A Jordanian security source told the local Al Rai newspaper that, had the plot not been thwarted, it would have unleashed the most deadly terrorist attack Jordan had seen in 10 years, to judge from the quantity and quality of explosives the bomber was carrying.
The king was so furious about the release of this top-secret incident that he shut the newspaper down for several days as punishment for damaging national security.
Then, on July 12, a Jordanian newspaper man called Jihad al-Muheisen was arrested at Jordan’s international airport over “security concerns” on his return from Beirut
Al Muheisen, who was an adviser of the leftist Minister of Political Development Khaled Kalaleda, announced on his Facebook page that he had converted to Shiism. He also said he intended to establish a “resistance pocket” in southern Jordan and let loose a fierce diatribe against the regime in Amman.

Jordanian journalists subverted by Iran, Hizballah

Additional Jordanian suspects, recently detained, admitted under questioning to contacts with Iran’s Lebanese surrogate, Hizballah. This group was organizing visits to Beirut by likely “Jordanian activists” and also sending some on trips to Tehran.
Jordanian intelligence agencies are anxiously watching the intensive campaign conducted by Iran, Syria and Hizballah to reach the shapers of public opinion in the Kingdom and persuade them to work against mounting Saudi influence in Amman. All three view the Saudi-Jordanian master plan for stretching Jordan’s borders into Iraq and Syria as a threat not only to ISIS but to their own interests.
(See DEBKA Weekly 668 of June 26: The Greater Sunni Kingdom of Jordan: Kings Salman & Abdullah plan to redraw the Mid East Map to Contain and Shrink ISIS).
Tehran also has a reckoning with Jordan over its joint plans with Turkey to establish security zones in southern and northern Syria.
Iran, Syria and Hizballah are getting at journalists in particular in order to plant subversive material for publication and harness them for inciting popular dissidence against the crown. The journalist Al-Muheisen was arrested at Amman airport after he had led a “pro-Iranian popular gathering” before his trip to Beirut.

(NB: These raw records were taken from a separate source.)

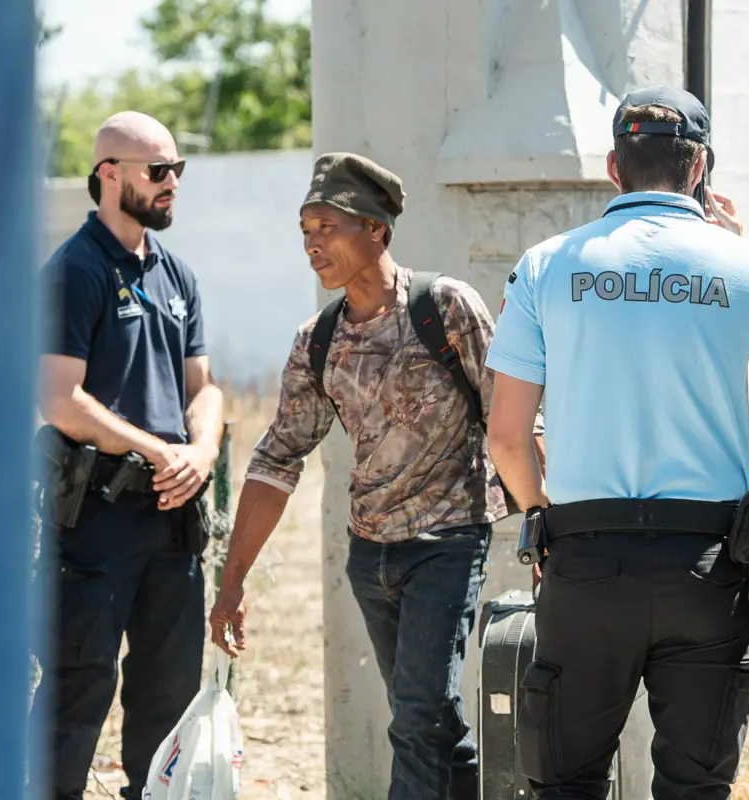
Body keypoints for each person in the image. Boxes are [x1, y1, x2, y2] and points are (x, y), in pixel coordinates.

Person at [484, 85, 749, 800]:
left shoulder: (547, 265)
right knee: (695, 787)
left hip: (585, 562)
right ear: (700, 167)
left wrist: (541, 521)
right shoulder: (748, 266)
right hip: (708, 570)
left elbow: (506, 437)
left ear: (615, 169)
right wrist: (743, 267)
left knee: (567, 780)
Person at [207, 152, 544, 800]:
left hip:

Menace and intimidation to hold Abdullah in check

On June 6, Hizballah pressed its mouthpiece, Al-Akhbar, into service for an op-ed piece by Nahed Hetr which advised the Jordanian King on the direction he should take and hinted at punishment for failing to toe the right line.
The article accused the Jordanian palace of an intrigue for invading Syria. The king was accused of failing to exercise the necessary restraints to nip this intrigue in the bud. He preferred to wait, said the writer, until Washington and Riyadh “pulled their heads out of the sand” and effected “a 180-degrees turn” in favor of supporting Bashar Assad.
The journalist recalled that Bashar’s father, President Hafez Assad, had maintained good relations with Amman, which Abdullah’s father, King Hussein, “had the wisdom” to reciprocate. The current rulers do not entertain the same “feelings of responsibility,” the A-Akhbar writer regretfully concluded.
Abdullah and his intelligence advisers read into the Al Akhbar article a flat threat to the kingdom, and a go signal to the Iranian, Syrian and Hizballah forces in southern Syria and the pro-Iranian militias operating in Anbar. Their orders were to go into action against Jordan to preempt the royal army’s invasion of southern Syria and western Iraq.
Amman responded with a massive troop build-up on Jordanian borders to thwart a potential incursion. Jordan is also bracing for mayhem to be set loose by Tehran by means of subversion and incitement, terrorism and any other machinations for destabilizing the throne.